Asymptotic Freedom of Elastic Strings and Barriers

TL;DR

This paper demonstrates that a quantized elastic string constrained by an impenetrable wall exhibits asymptotic freedom, with the mass gap behavior confirmed through nonperturbative, perturbative, and 1/N expansion methods, aligning with the O(N) sigma model.

Contribution

It provides a nonperturbative proof of asymptotic freedom for elastic strings with barriers, clarifying disputed scaling behavior and connecting to the O(N) sigma model in the large N limit.

Findings

Theories are asymptotically free for N ≥ 1.

Perturbation theory and 1/N expansion confirm asymptotic freedom.
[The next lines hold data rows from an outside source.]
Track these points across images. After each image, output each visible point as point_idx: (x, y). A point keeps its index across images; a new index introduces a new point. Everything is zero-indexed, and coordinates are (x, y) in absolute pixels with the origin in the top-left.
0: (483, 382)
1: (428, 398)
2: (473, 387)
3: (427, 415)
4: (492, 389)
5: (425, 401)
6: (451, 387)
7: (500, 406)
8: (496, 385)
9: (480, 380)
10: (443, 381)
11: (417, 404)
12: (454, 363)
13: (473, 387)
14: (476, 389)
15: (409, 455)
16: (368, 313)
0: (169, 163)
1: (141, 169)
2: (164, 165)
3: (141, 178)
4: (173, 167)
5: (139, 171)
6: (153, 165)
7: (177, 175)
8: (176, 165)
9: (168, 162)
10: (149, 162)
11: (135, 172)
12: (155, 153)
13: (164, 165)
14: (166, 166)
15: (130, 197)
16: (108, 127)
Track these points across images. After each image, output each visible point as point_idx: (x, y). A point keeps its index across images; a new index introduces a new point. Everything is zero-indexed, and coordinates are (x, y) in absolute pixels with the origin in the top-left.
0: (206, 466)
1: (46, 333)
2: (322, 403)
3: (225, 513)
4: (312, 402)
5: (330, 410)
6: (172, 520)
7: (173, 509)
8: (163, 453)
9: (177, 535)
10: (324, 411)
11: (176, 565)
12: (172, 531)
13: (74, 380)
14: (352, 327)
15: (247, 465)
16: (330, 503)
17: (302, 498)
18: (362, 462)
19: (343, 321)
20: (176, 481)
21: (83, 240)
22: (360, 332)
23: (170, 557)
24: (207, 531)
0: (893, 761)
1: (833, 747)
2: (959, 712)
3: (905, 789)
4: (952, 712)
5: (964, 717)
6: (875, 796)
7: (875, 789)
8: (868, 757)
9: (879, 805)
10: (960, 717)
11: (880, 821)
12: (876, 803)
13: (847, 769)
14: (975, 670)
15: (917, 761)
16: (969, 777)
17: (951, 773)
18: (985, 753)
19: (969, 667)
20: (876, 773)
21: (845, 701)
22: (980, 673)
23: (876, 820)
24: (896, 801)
Large N limit matches the O(N) nonlinear sigma model.

Abstract

We study the problem of a quantized elastic string in the presence of an impenetrable wall. This is a two-dimensional field theory of an N-component real scalar field $\phi$ which becomes interacting through the restriction that the magnitude of $\phi$ is less than $\phi_{\rm max}$, for a spherical wall of radius $\phi_{\rm max}$. The N=1 case is a string vibrating in a plane between two straight walls. We review a simple nonperturbative argument that there is a gap in the spectrum, with asymptotically-free behavior in the coupling (which is the reciprocal of $\phi_{\rm max}$) for N greater than or equal to one. This scaling behavior of the mass gap has been disputed in some of the recent literature. We find, however, that perturbation theory and the 1/N expansion each confirms that these theories are asymptotically free. The large N limit coincides with that of the O(N) nonlinear sigma model. A theta parameter exists for the N=2 model, which describes a string confined to the interior of a cylinder of radius $\phi_{\rm max}$.